Search code examples
sqlsubquerysnowflake-cloud-data-platformleft-join

Snowflake-SQL: Summing values prior to Left Join without Summarizing/Grouping Data


I am trying to Left Join Table A with Table B on ID # to compare Costs vs Payments. However, in this particular instance, I do not want to group or summarize the data. I need all rows (and line level detail) from Table A without duplicating. Table B has some duplicate IDs, so I want to pull in the sum of the Payments from Table B for each row in Table A.

First I tried a simple Left Join, but this created duplicate rows in Table A.

Select 
A.ID, A.Part_Description, A.Part_Cost, B.Total_Payment 
From
TableA as A
Left Join TableB as B
on A.ID = B.ID

Which gave me this:

A.ID A.Part_Description A.Part_Cost B.Total_Payment
ID_1 Part A 3 1.2
ID_1 Part B 2 1.2
ID_1 Part A 3 3.8
ID_1 Part B 2 3.8

I've looked into Partitioning with Row_Number functions as well, but that will give me either the most recent or largest Payment from Table B. Grouping the data removes details from Table A that I want to keep.

Since B.ID shows up several times in Table B with different B.Payment values, I need to get the sum of B.Payments prior to the join, preventing duplicate rows from TableA in the results.

Expected Result

A.ID A.Part_Description A.Part_Cost B.Total_Payment
ID_1 Part A 3 5
ID_1 Part B 2 5
ID_2 Part A 3 12
ID_2 Part B 2 12
ID_2 Part C 7 12

I would like to use the results to compare the Costs vs Payments, so occasionally, I expect B.Total_Cost to be different than sum(A.Part_Cost) for a specific ID.

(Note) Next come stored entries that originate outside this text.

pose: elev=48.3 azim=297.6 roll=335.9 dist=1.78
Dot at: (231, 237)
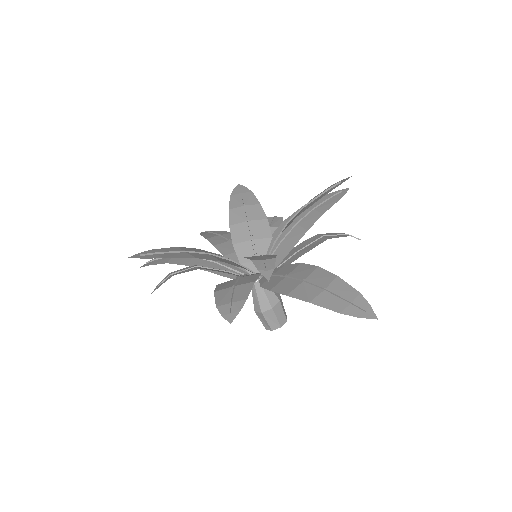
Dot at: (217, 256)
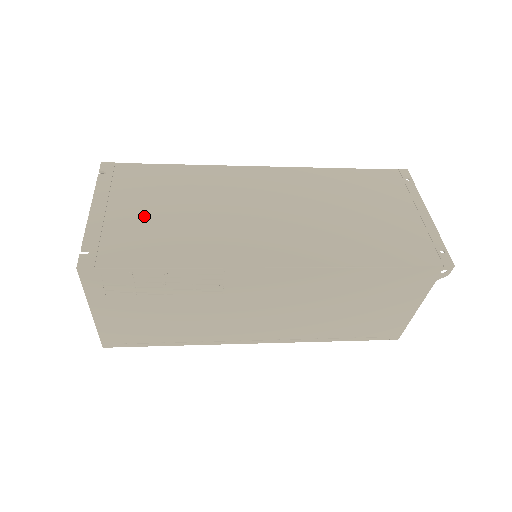
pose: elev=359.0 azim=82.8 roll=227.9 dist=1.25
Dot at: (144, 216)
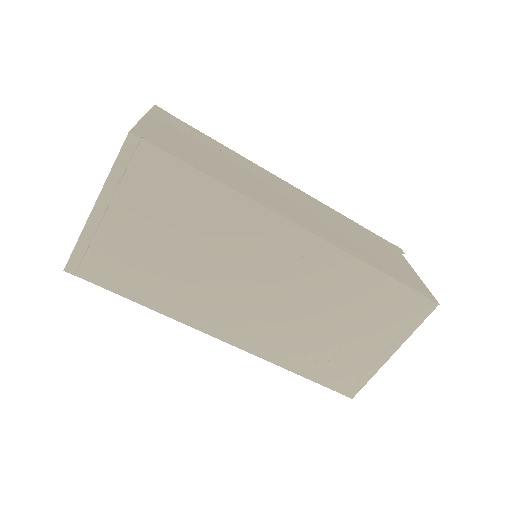
Dot at: occluded
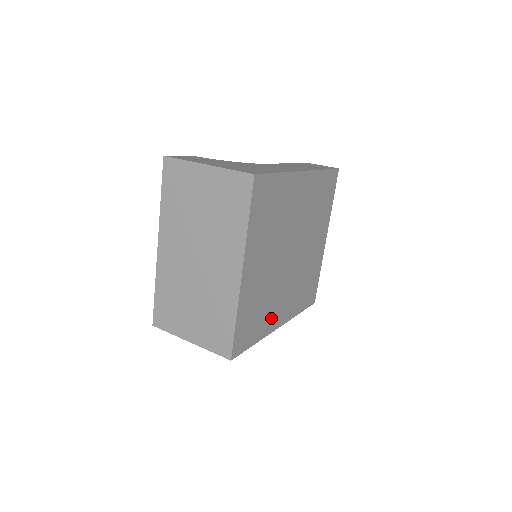
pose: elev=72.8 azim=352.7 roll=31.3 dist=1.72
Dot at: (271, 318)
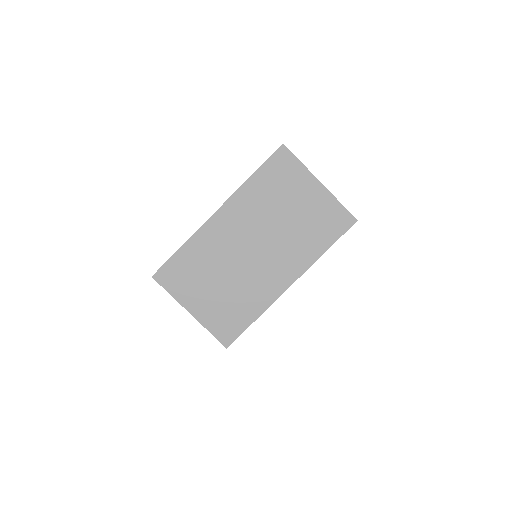
Dot at: occluded
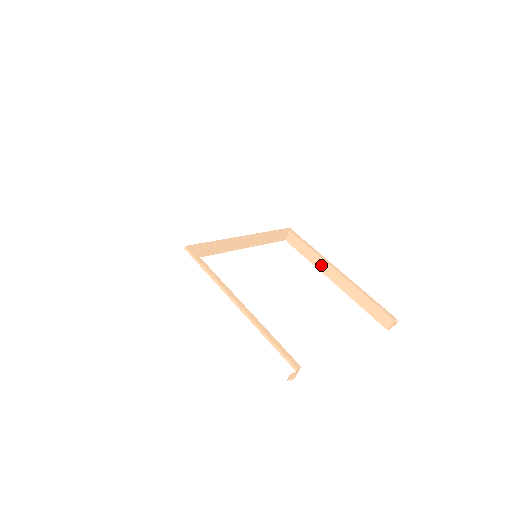
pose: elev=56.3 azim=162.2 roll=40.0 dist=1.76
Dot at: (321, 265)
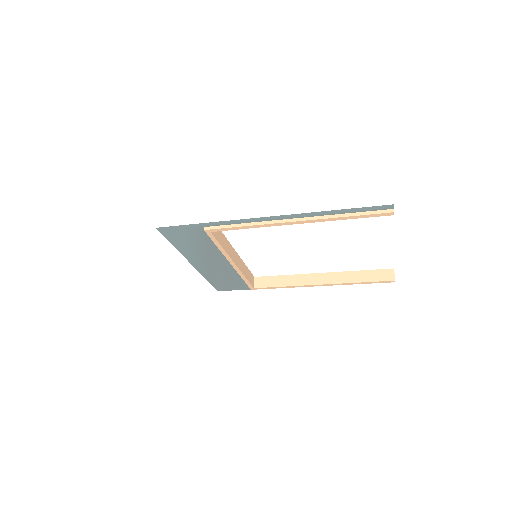
Dot at: (303, 280)
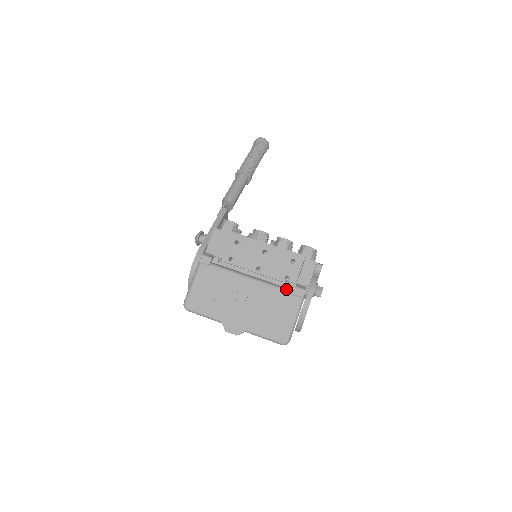
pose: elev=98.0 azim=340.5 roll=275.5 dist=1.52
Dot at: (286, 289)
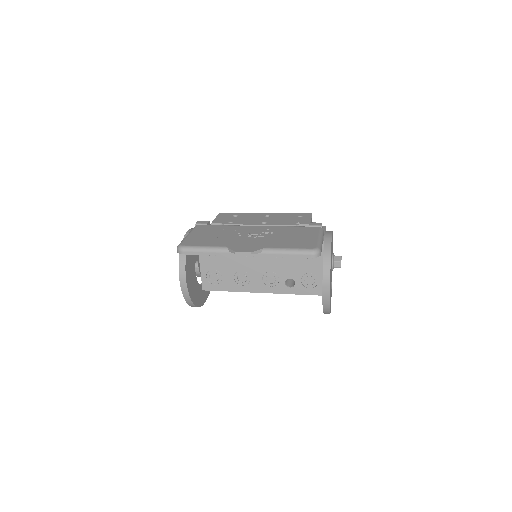
Dot at: (300, 227)
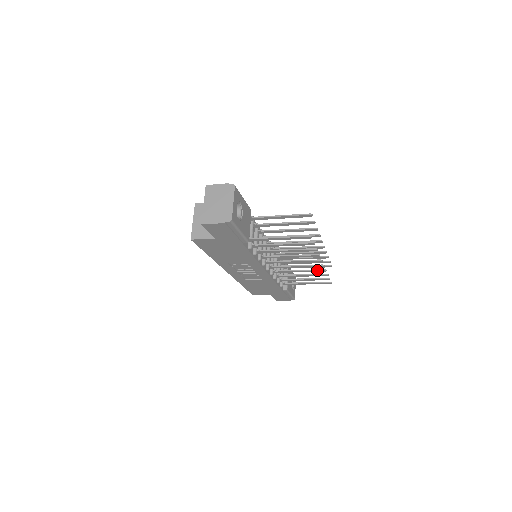
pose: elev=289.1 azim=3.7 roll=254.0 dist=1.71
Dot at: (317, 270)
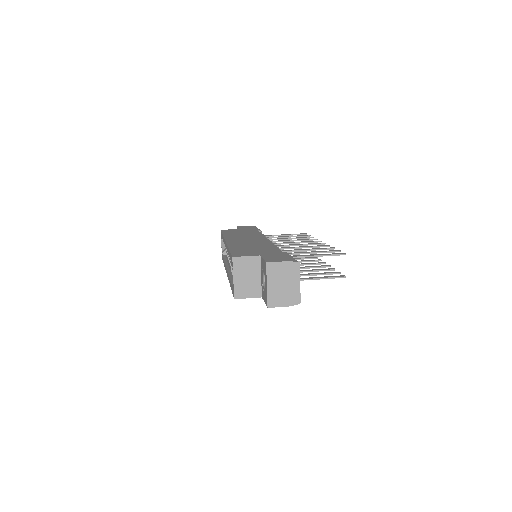
Dot at: occluded
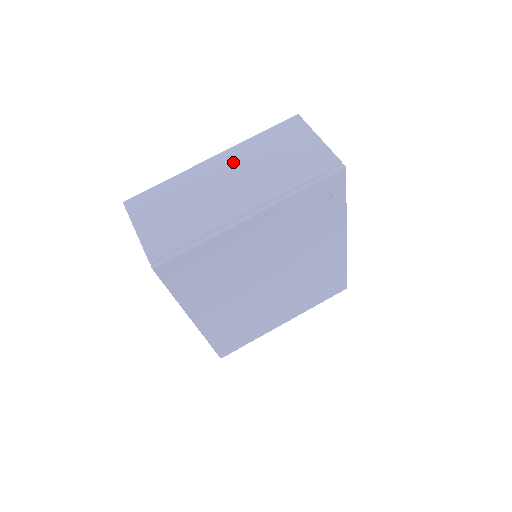
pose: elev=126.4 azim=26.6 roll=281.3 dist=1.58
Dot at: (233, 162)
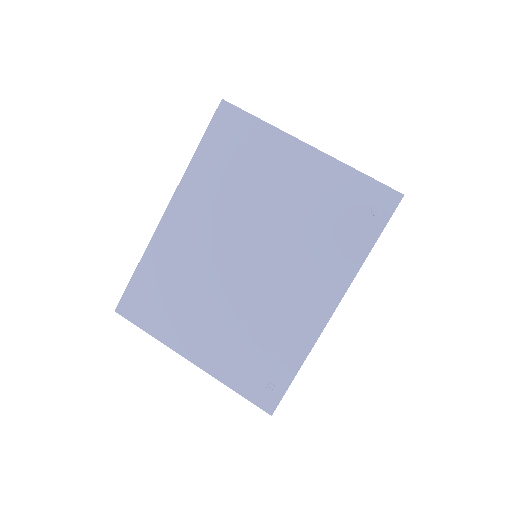
Dot at: occluded
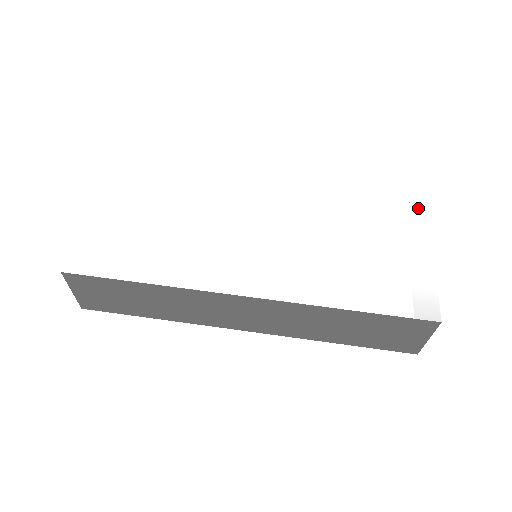
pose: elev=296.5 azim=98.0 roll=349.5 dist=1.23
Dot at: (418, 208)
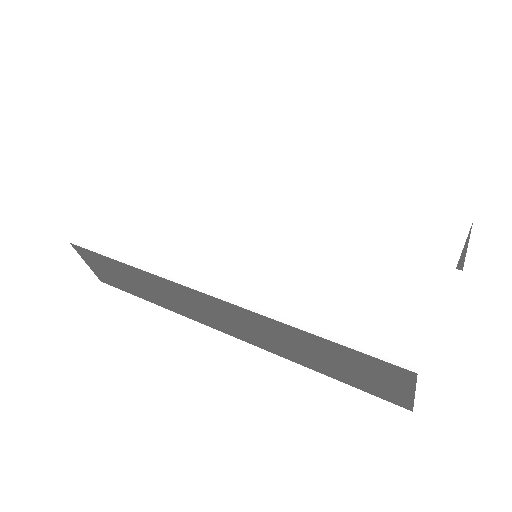
Dot at: (458, 223)
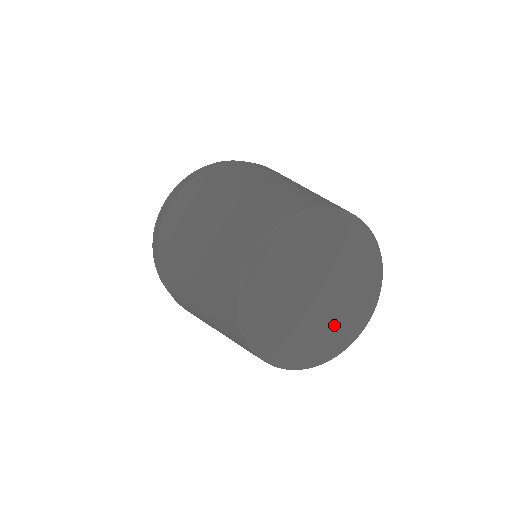
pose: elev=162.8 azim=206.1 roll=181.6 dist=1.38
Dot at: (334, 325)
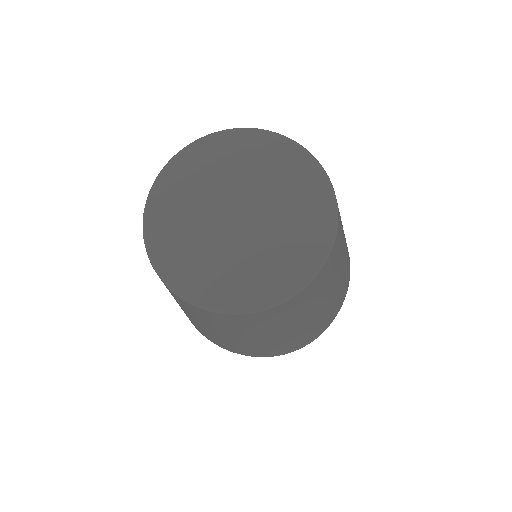
Dot at: (283, 243)
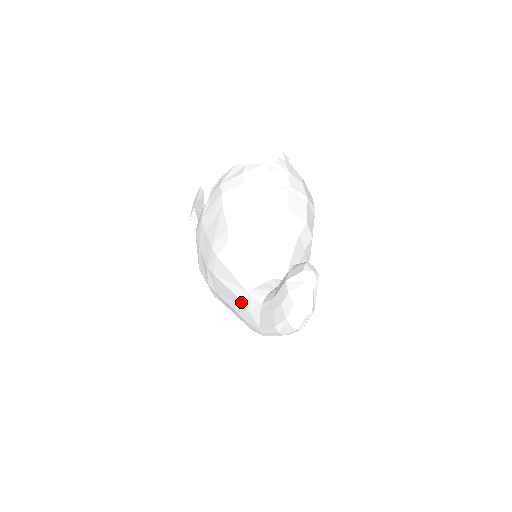
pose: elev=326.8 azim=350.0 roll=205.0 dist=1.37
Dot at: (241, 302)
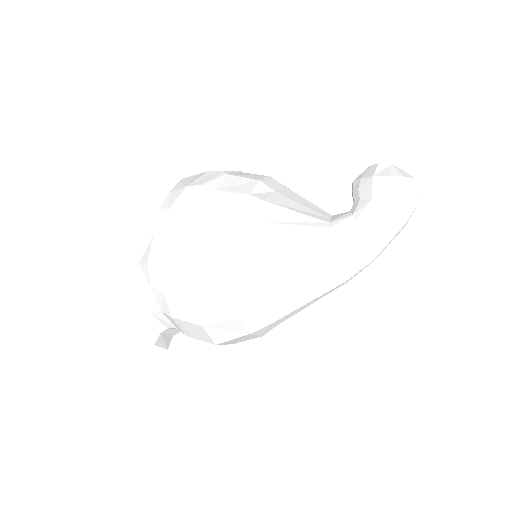
Dot at: (322, 247)
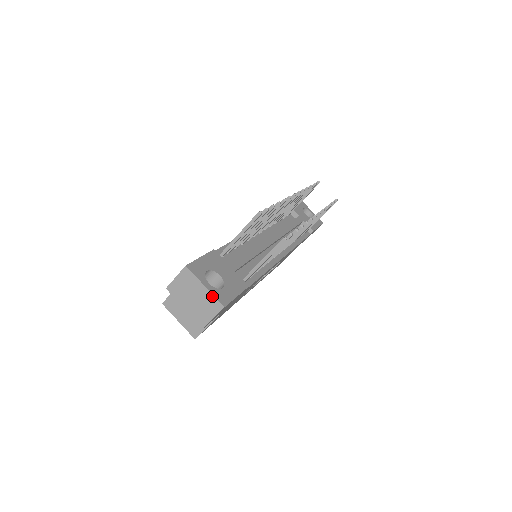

Any ideas? I'm pretty new to SQL and joining tables... I suspect that I may need to use a subquery, but I'm struggling a bit.


Solution

  • I believe you want only a simple GROUP BY

    Select 
    A.ID, A.Part_Description, MAX(A.Part_Cost), SUM(B.Total_Payment) as Total_Payment
    From
    TableA as A
    Left Join TableB as B
    on A.ID = B.ID
    GROUP BY A.ID, A.Part_Description